BEGIN DATA EXCERPTS

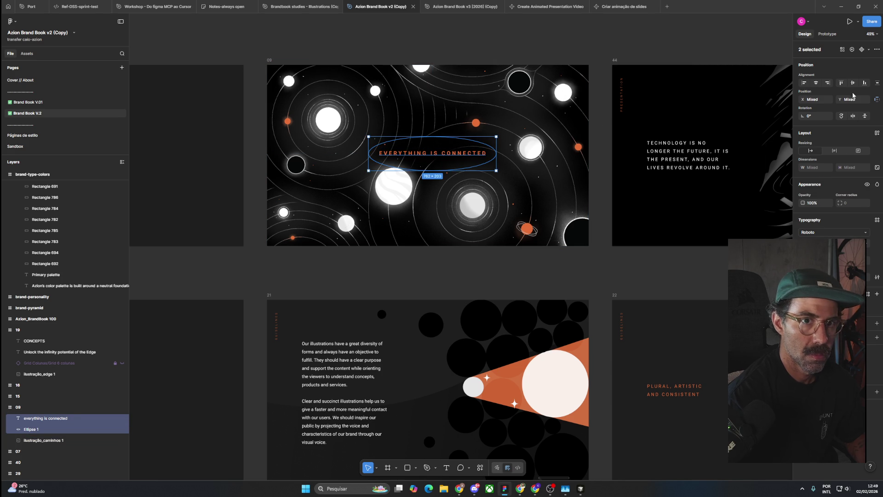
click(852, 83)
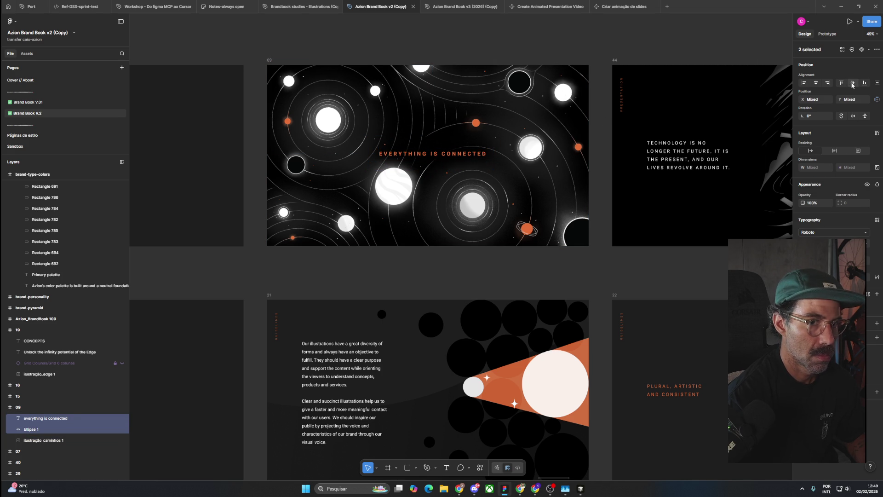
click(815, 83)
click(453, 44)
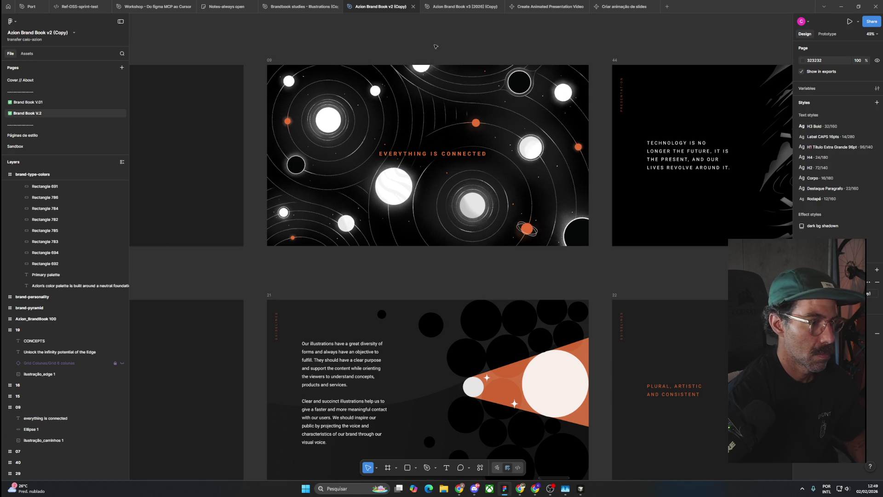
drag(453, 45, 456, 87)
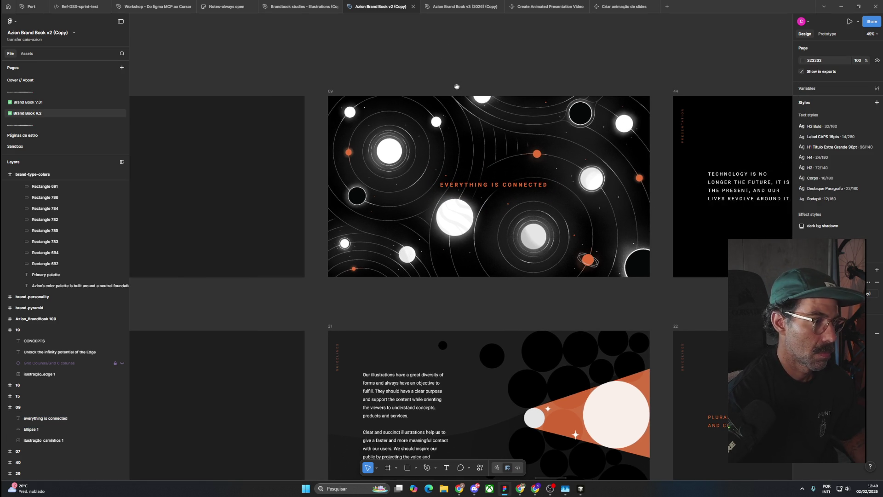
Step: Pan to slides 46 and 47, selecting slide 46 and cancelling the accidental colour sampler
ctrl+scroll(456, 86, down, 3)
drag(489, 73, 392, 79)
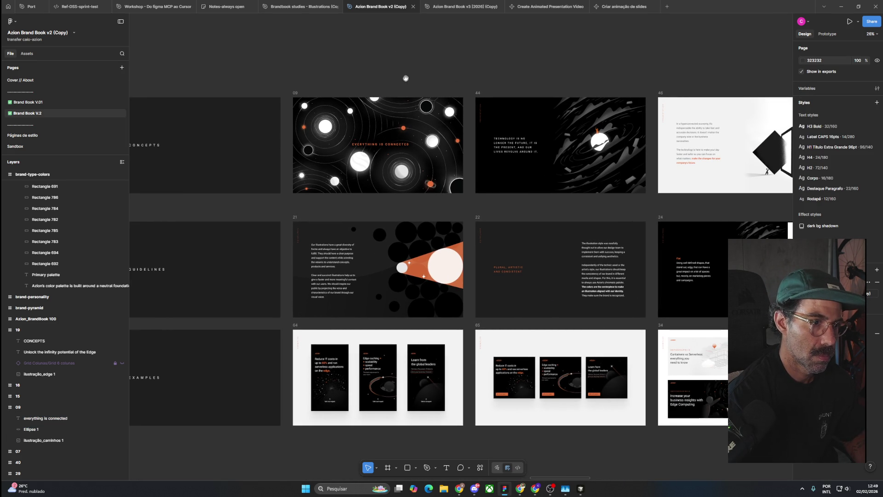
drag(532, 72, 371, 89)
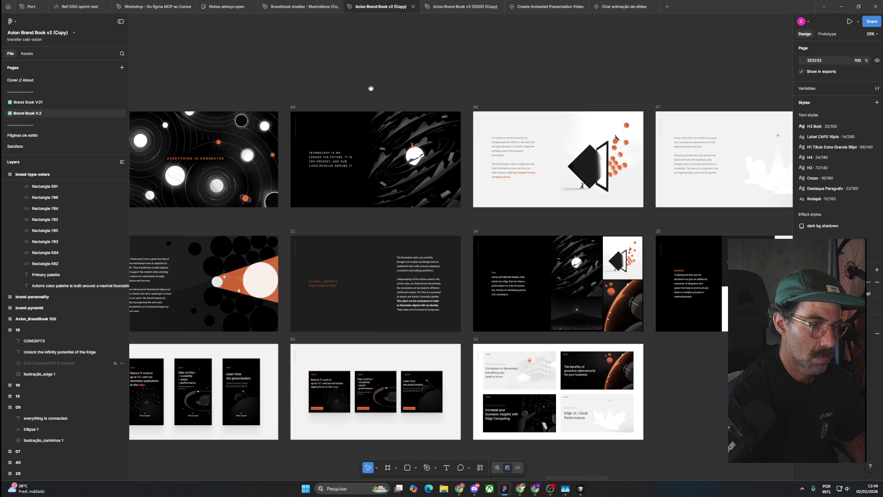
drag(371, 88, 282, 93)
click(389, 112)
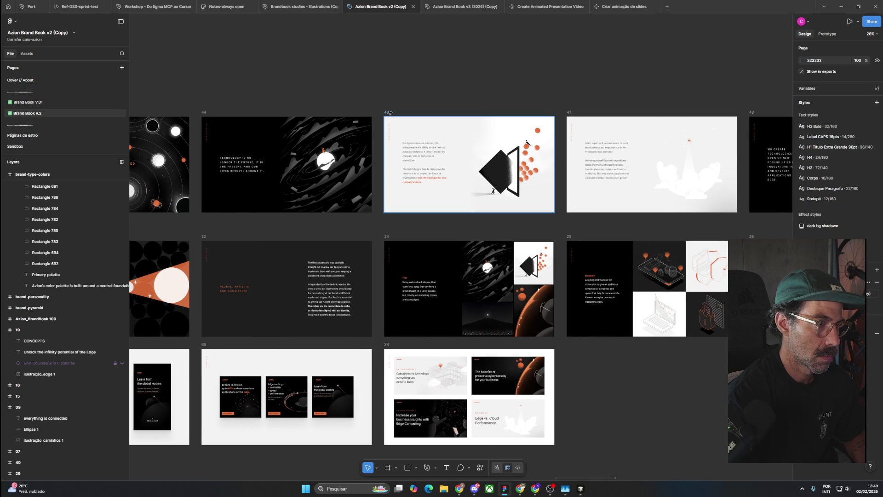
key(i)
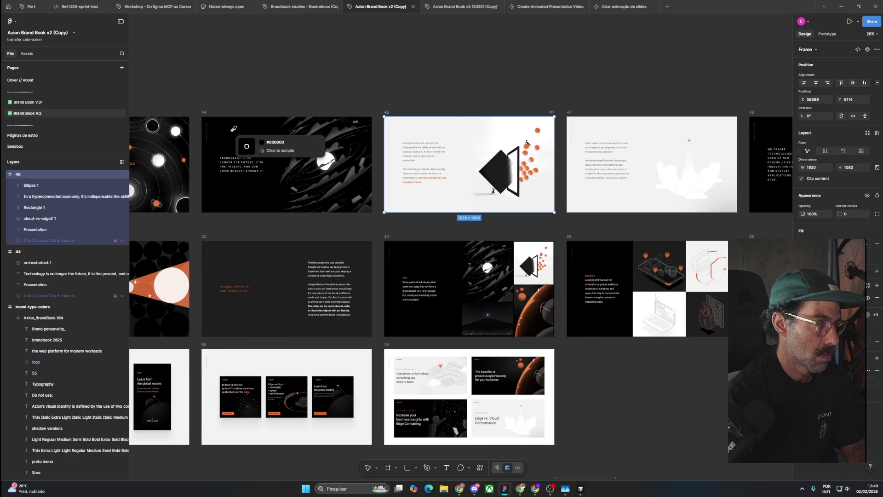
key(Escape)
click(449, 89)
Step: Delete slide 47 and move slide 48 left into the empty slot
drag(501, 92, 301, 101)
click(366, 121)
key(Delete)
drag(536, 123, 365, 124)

END DATA EXCERPTS

» AIM OF THE EXERCISE
What you hand back should match the listing exactly, except that no pictures appear.

» ANSWER TO THE PROBLEM
click(852, 83)
click(815, 83)
click(453, 44)
drag(453, 45, 456, 87)
Step: Pan to slides 46 and 47, selecting slide 46 and cancelling the accidental colour sampler
ctrl+scroll(456, 86, down, 3)
drag(489, 73, 392, 79)
drag(532, 72, 371, 89)
drag(371, 88, 282, 93)
click(389, 112)
key(i)
key(Escape)
click(449, 89)
Step: Delete slide 47 and move slide 48 left into the empty slot
drag(501, 92, 301, 101)
click(366, 121)
key(Delete)
drag(536, 123, 365, 124)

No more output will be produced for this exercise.